Saturday, September 03, 2005

Why I really, really hate debating wankers.


Over at Stageleft, a simple observation that it would have been nice for the U.S. and Commander Chimpy to have thanked Canada after 9/11 has been, sadly and predictably, turned by total dickwad "Mike" into a stupefying emotional tirade:

Thanks for hammering one more nail into the coffin of the ” Canadians are self-effacing, modest, ahhwww shucks, no, you’re embarrassing me with your praise and thanks,” myth. (Actually, what I want to know is how you found any space for one more nail).

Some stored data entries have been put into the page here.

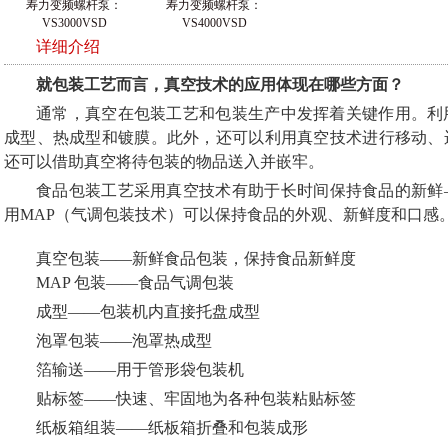
寿力变频螺杆泵：
寿力变频螺杆泵：
VS3000VSD
VS4000VSD
详细介绍
就包装工艺而言，真空技术的应用体现在哪些方面？
通常，真空在包装工艺和包装生产中发挥着关键作用。利
成型、热成型和镀膜。此外，还可以利用真空技术进行移动、
还可以借助真空将待包装的物品送入并嵌牢。
食品包装工艺采用真空技术有助于长时间保持食品的新鲜
用MAP（气调包装技术）可以保持食品的外观、新鲜度和口感
真空包装——新鲜食品包装，保持食品新鲜度
MAP 包装——食品气调包装
成型——包装机内直接托盘成型
泡罩包装——泡罩热成型
箔输送——用于管形袋包装机
贴标签——快速、牢固地为各种包装粘贴标签
纸板箱组装——纸板箱折叠和包装成形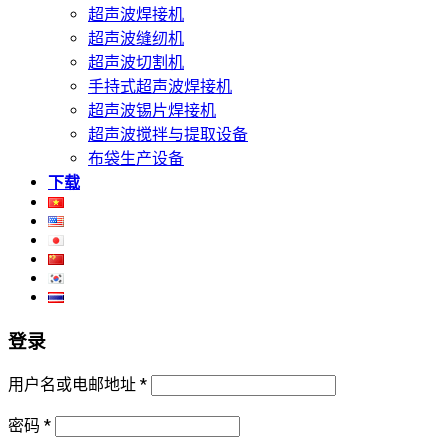
超声波焊接机
超声波缝纫机
超声波切割机
手持式超声波焊接机
超声波锡片焊接机
超声波搅拌与提取设备
布袋生产设备
下载
登录
用户名或电邮地址
*
密码
*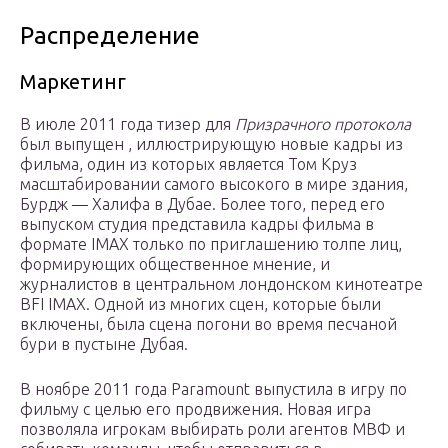
Распределение
Маркетинг
В июле 2011 года тизер для
Призрачного протокола
был выпущен , иллюстрирующую новые кадры из
фильма, один из которых является Том Круз
масштабировании самого высокого в мире здания,
Бурдж — Халифа в Дубае. Более того, перед его
выпуском студия представила кадры фильма в
формате IMAX только по приглашению толпе лиц,
формирующих общественное мнение, и
журналистов в центральном лондонском кинотеатре
BFI IMAX. Одной из многих сцен, которые были
включены, была сцена погони во время песчаной
бури в пустыне Дубая.
В ноябре 2011 года Paramount выпустила в игру по
фильму с целью его продвижения. Новая игра
позволяла игрокам выбирать роли агентов МВФ и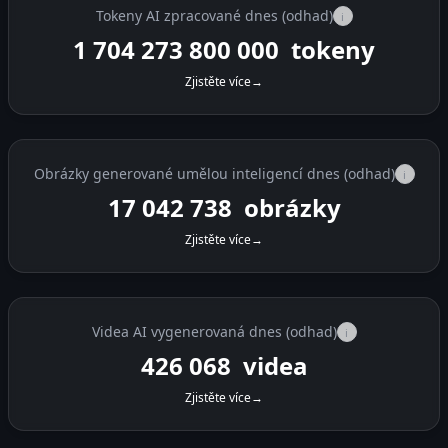
Tokeny AI zpracované dnes (odhad)
i
1 704 300 000 000
tokeny
Zjistěte více
→
Obrázky generované umělou inteligencí dnes (odhad)
i
17 043 000
obrázky
Zjistěte více
→
Videa AI vygenerovaná dnes (odhad)
i
426 074
videa
Zjistěte více
→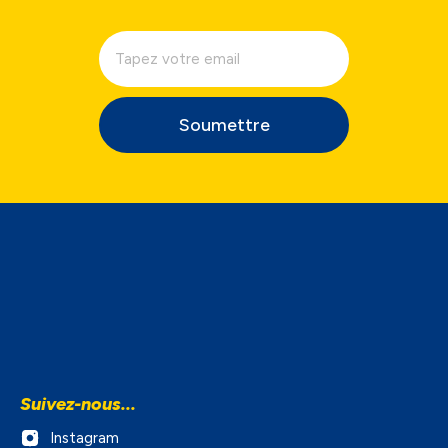
Soumettre
Suivez-nous...
Instagram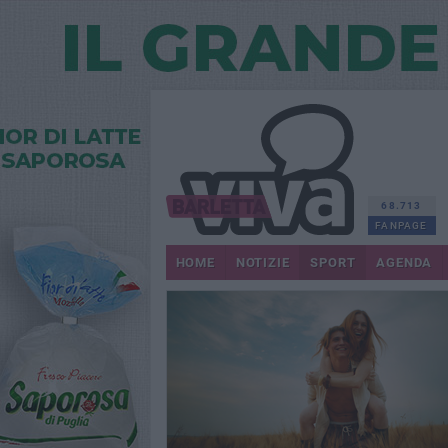
68.713
FANPAGE
HOME
NOTIZIE
SPORT
AGENDA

What’s it going to take for you to stop using Katrina as a vehicle for your anti-Americanism? (I’m not going to waste my time asking you to feel some sympathy for these people. I’d settle for an end to the unseemly sniping).

How about public service announcements on all the major American TV networks, every hour on the hour:

” We interrupt our regularly scheduled programming to ….. THANK CANADA!!!”

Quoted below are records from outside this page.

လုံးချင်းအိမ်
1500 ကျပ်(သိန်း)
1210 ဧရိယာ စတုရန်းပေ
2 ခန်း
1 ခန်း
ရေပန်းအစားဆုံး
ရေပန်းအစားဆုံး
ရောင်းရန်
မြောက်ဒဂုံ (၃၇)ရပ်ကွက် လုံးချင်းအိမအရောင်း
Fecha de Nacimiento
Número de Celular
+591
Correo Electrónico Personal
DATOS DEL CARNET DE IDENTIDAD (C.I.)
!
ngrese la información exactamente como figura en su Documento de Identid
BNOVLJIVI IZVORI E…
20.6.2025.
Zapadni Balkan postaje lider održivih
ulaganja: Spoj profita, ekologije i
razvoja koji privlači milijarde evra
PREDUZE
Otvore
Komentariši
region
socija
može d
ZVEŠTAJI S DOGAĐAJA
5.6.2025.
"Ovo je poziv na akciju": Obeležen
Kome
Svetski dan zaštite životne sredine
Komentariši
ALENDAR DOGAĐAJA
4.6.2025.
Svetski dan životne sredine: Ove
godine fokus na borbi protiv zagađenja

Luckily, Dilbert cartoonist Scott Adams knows exactly how twits like Mike think. In his book "The Way of the Weasel," Adams discusses weasel debating techniques, with technique number one being: "Restate your opponent's ideas using bizarre absolutes and then refute them."

Cue Dilbert and "Mike," in what is clearly a product development meeting:

Dilbert: We should add this feature to our product to make it more useful.

Mike: Are you telling me that not one person on earth will use our product without that feature?!!

Dilbert: You changed what I said into a bizarre absolute.

Mike: Oh, I change everything you say?!

I'm guessing Scott Adams has run into Mike before.

1 comment:

Anonymous said...

"Mike"'s a conversational terrorist.